Dataset excerpts:
□ □ □ □ □

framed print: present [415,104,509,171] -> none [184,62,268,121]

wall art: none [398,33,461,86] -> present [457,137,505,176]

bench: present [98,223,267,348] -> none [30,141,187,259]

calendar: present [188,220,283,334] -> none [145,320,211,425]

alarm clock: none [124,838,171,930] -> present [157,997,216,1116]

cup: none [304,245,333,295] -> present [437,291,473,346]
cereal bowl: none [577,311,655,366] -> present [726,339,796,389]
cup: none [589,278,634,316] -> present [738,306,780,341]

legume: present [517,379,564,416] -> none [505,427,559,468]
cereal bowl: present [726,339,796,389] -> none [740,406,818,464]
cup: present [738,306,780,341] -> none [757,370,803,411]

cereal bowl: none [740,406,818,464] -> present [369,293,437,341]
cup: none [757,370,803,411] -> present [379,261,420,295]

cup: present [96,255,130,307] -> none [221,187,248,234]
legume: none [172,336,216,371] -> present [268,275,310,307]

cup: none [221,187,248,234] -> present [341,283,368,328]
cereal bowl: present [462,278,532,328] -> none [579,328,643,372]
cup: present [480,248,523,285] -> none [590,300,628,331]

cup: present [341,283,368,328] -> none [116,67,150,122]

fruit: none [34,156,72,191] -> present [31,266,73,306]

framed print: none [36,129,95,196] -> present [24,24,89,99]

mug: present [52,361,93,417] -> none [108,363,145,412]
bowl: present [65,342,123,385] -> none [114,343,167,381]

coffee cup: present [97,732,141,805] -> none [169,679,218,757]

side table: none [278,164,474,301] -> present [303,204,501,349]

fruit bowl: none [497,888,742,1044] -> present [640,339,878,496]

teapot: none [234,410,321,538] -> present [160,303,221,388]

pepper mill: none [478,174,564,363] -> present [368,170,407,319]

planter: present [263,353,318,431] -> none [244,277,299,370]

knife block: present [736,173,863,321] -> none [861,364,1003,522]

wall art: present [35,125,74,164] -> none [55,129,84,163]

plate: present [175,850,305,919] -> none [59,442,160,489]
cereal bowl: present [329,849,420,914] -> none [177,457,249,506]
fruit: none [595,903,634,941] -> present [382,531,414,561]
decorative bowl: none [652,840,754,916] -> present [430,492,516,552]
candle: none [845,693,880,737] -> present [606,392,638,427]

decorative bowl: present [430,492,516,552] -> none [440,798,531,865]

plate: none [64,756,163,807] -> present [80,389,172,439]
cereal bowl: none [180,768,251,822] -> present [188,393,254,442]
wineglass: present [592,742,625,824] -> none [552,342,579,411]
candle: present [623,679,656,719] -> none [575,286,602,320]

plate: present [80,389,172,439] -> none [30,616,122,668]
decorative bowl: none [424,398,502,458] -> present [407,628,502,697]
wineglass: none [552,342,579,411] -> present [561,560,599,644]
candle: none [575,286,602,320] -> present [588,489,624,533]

□ □ □ □ □

### PROBLEM DETAILS:
Each record must be transcribed word for word.

### COMPLETED TASK:
framed print: present [415,104,509,171] -> none [184,62,268,121]

wall art: none [398,33,461,86] -> present [457,137,505,176]

bench: present [98,223,267,348] -> none [30,141,187,259]

calendar: present [188,220,283,334] -> none [145,320,211,425]

alarm clock: none [124,838,171,930] -> present [157,997,216,1116]

cup: none [304,245,333,295] -> present [437,291,473,346]
cereal bowl: none [577,311,655,366] -> present [726,339,796,389]
cup: none [589,278,634,316] -> present [738,306,780,341]

legume: present [517,379,564,416] -> none [505,427,559,468]
cereal bowl: present [726,339,796,389] -> none [740,406,818,464]
cup: present [738,306,780,341] -> none [757,370,803,411]

cereal bowl: none [740,406,818,464] -> present [369,293,437,341]
cup: none [757,370,803,411] -> present [379,261,420,295]

cup: present [96,255,130,307] -> none [221,187,248,234]
legume: none [172,336,216,371] -> present [268,275,310,307]

cup: none [221,187,248,234] -> present [341,283,368,328]
cereal bowl: present [462,278,532,328] -> none [579,328,643,372]
cup: present [480,248,523,285] -> none [590,300,628,331]

cup: present [341,283,368,328] -> none [116,67,150,122]

fruit: none [34,156,72,191] -> present [31,266,73,306]

framed print: none [36,129,95,196] -> present [24,24,89,99]

mug: present [52,361,93,417] -> none [108,363,145,412]
bowl: present [65,342,123,385] -> none [114,343,167,381]

coffee cup: present [97,732,141,805] -> none [169,679,218,757]

side table: none [278,164,474,301] -> present [303,204,501,349]

fruit bowl: none [497,888,742,1044] -> present [640,339,878,496]

teapot: none [234,410,321,538] -> present [160,303,221,388]

pepper mill: none [478,174,564,363] -> present [368,170,407,319]

planter: present [263,353,318,431] -> none [244,277,299,370]

knife block: present [736,173,863,321] -> none [861,364,1003,522]

wall art: present [35,125,74,164] -> none [55,129,84,163]

plate: present [175,850,305,919] -> none [59,442,160,489]
cereal bowl: present [329,849,420,914] -> none [177,457,249,506]
fruit: none [595,903,634,941] -> present [382,531,414,561]
decorative bowl: none [652,840,754,916] -> present [430,492,516,552]
candle: none [845,693,880,737] -> present [606,392,638,427]

decorative bowl: present [430,492,516,552] -> none [440,798,531,865]

plate: none [64,756,163,807] -> present [80,389,172,439]
cereal bowl: none [180,768,251,822] -> present [188,393,254,442]
wineglass: present [592,742,625,824] -> none [552,342,579,411]
candle: present [623,679,656,719] -> none [575,286,602,320]

plate: present [80,389,172,439] -> none [30,616,122,668]
decorative bowl: none [424,398,502,458] -> present [407,628,502,697]
wineglass: none [552,342,579,411] -> present [561,560,599,644]
candle: none [575,286,602,320] -> present [588,489,624,533]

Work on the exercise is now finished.